Dataset entries:
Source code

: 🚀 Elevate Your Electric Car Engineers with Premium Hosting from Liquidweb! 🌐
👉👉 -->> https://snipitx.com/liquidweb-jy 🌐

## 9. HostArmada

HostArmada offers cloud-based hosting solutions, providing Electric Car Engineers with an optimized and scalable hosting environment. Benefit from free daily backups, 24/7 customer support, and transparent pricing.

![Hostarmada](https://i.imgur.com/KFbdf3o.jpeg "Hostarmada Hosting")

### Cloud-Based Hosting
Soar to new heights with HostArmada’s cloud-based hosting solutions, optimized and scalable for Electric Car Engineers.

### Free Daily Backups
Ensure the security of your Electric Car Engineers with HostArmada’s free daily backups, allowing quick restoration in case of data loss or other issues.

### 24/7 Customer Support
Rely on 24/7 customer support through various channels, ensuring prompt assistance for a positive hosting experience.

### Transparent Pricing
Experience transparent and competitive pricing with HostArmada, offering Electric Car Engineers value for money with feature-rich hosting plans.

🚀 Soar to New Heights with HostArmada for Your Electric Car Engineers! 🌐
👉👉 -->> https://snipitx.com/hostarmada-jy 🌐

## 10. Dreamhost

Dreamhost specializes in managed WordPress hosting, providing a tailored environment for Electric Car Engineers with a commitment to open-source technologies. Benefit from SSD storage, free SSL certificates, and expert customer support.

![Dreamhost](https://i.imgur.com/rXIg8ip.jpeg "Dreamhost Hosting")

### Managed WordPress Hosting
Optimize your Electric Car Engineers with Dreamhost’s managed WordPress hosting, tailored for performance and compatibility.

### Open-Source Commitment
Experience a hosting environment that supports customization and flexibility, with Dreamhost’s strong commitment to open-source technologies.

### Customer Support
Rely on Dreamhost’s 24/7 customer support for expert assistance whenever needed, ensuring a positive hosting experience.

**ACTION ITEM**
Could you find every line in the records above that contains the word "Benefit" and copy it?

**SOLUTION FOR THIS EXERCISE**
HostArmada offers cloud-based hosting solutions, providing Electric Car Engineers with an optimized and scalable hosting environment. Benefit from free daily backups, 24/7 customer support, and transparent pricing.
Dreamhost specializes in managed WordPress hosting, providing a tailored environment for Electric Car Engineers with a commitment to open-source technologies. Benefit from SSD storage, free SSL certificates, and expert customer support.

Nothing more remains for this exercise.